Tao Lin is indeed kind of a hipster writer. He’s easy to hate. I think when people say something is “polarizing” that thing often itself has an intense focus on neutrality. Some of the key phrases to use in a Tao Lin parody are “neutral facial expression” and “I feel neutral” and “said in Gmail Chat”. If you use these phrases you will be immediately parodying Tao Lin, and you don’t need anything else. Everything he writes is autobiography, or so it seems. Everything is exactly as it seems. It’s just one damn thing after another but there are some interesting elisions and refillings of previous story that are perhaps occuring more in Richard Yates.

There are more changes in Richard Yates from his previous style. Someone must have commented on the names of his characters, like how obvious it is that the main character is always Tao Lin but named like Sam or something. So he named the Tao Lin character Haley Joel Osment and the teenage Jersey girl he met on the internet Dakota Fanning. The ages are about right but the great thing about it is you still can’t actually picture the actors as the characters. I now see “Haley Joel Osment” and that represents a Taiwanese-American hipster writer to me. I wonder whether any kind of defamation charges could be brought but it’s too obviously a stunt. I am willing to honestly believe Haley Joel Osment crossed state borders to statutory rape Dakota Fanning, who is variously self-destructive. I do because those are the characters. There’s really a lot of name-dropping in this, which brings up that issue of how much writers have to be literary historians, or just more culturally aware, or whatever.

▶ Collected material:
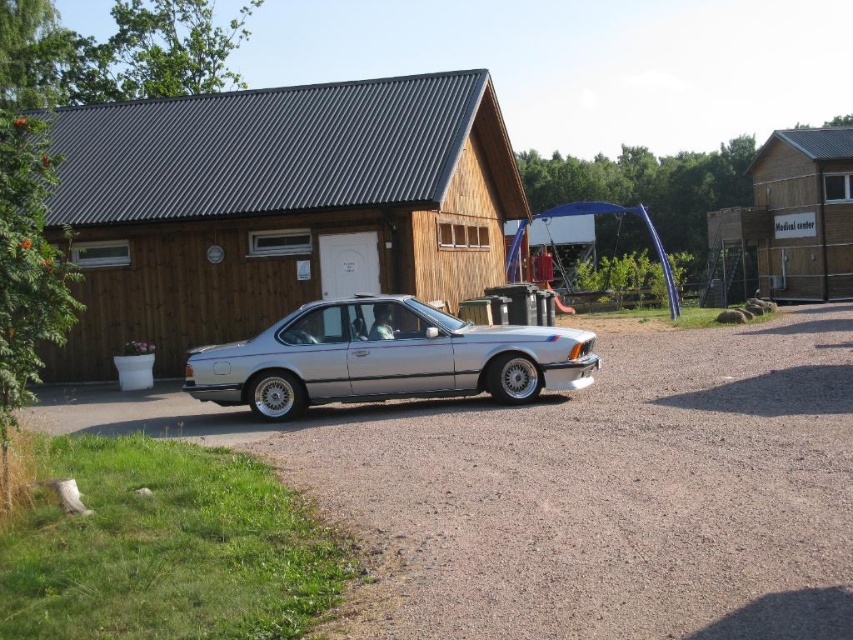
What are the coordinates of the silver metallic gravel at center?

The coordinates of the silver metallic gravel at center are at point (608, 493).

▶ Tasks to perform:
1. Can you reproduce the Tao Lin review word for word, from "Tao Lin is indeed" to "in Richard Yates."?
2. Can you write the next part of the Tao Lin review, picking up right after its final sentence?
The material has no connection to the Tao Lin review.

▶ Answers to each task:
1.
Tao Lin is indeed kind of a hipster writer. He’s easy to hate. I think when people say something is “polarizing” that thing often itself has an intense focus on neutrality. Some of the key phrases to use in a Tao Lin parody are “neutral facial expression” and “I feel neutral” and “said in Gmail Chat”. If you use these phrases you will be immediately parodying Tao Lin, and you don’t need anything else. Everything he writes is autobiography, or so it seems. Everything is exactly as it seems. It’s just one damn thing after another but there are some interesting elisions and refillings of previous story that are perhaps occuring more in Richard Yates.

2.
I’m afraid that it’s almost a homage to the novel’s namesake that Richard Yates has a pretty clear structure and plot, and particularly that it’s about someone simultaneously epitomizing and feeling alienated from contemporary American society. The story is most of the arc of a codependent relationship. In case you don’t know what that is, it’s when someone stays romantically involved because they feel the other person needs them and the other person (who often has some compulsion or addiction the first person enables) does more of that to get more from the first person. Neither person involved is very good and both are very depressed. What I like about depression in Tao Lin is that it’s not necessarily pathological. Halfway through the book I totally thought he’d impregnated her.

At first it seems like he just emotional abuses her and then it turns out Dakota Fanning’s been secretly binging and purging. I don’t think the “spoiler” concept is relevant here. “Haley Joel Osment” comes across as a total dick even though he does sort of know what to do. I like that Tao Lin does that with not-himself. I like the realism about this couple creating their own little world. I want to use the terms “party girl” and “cheese beast” and have someone understand them. I think Tao Lin is a party girl. I am a party girl. It’s easy to say the attitude is immature and neurotic, and I want to shrug that off as harmless and ubiquitous but the impact on “Dakota Fanning” makes it actually more morally conscious than a parody of Tao Lin. But “Shoplifting” already kind of had that underlying moral message. I think a lot of the couple’s professions of need actually sound kind of weird to me because I feel like every time I’ve said anything like that it was very very self-aware.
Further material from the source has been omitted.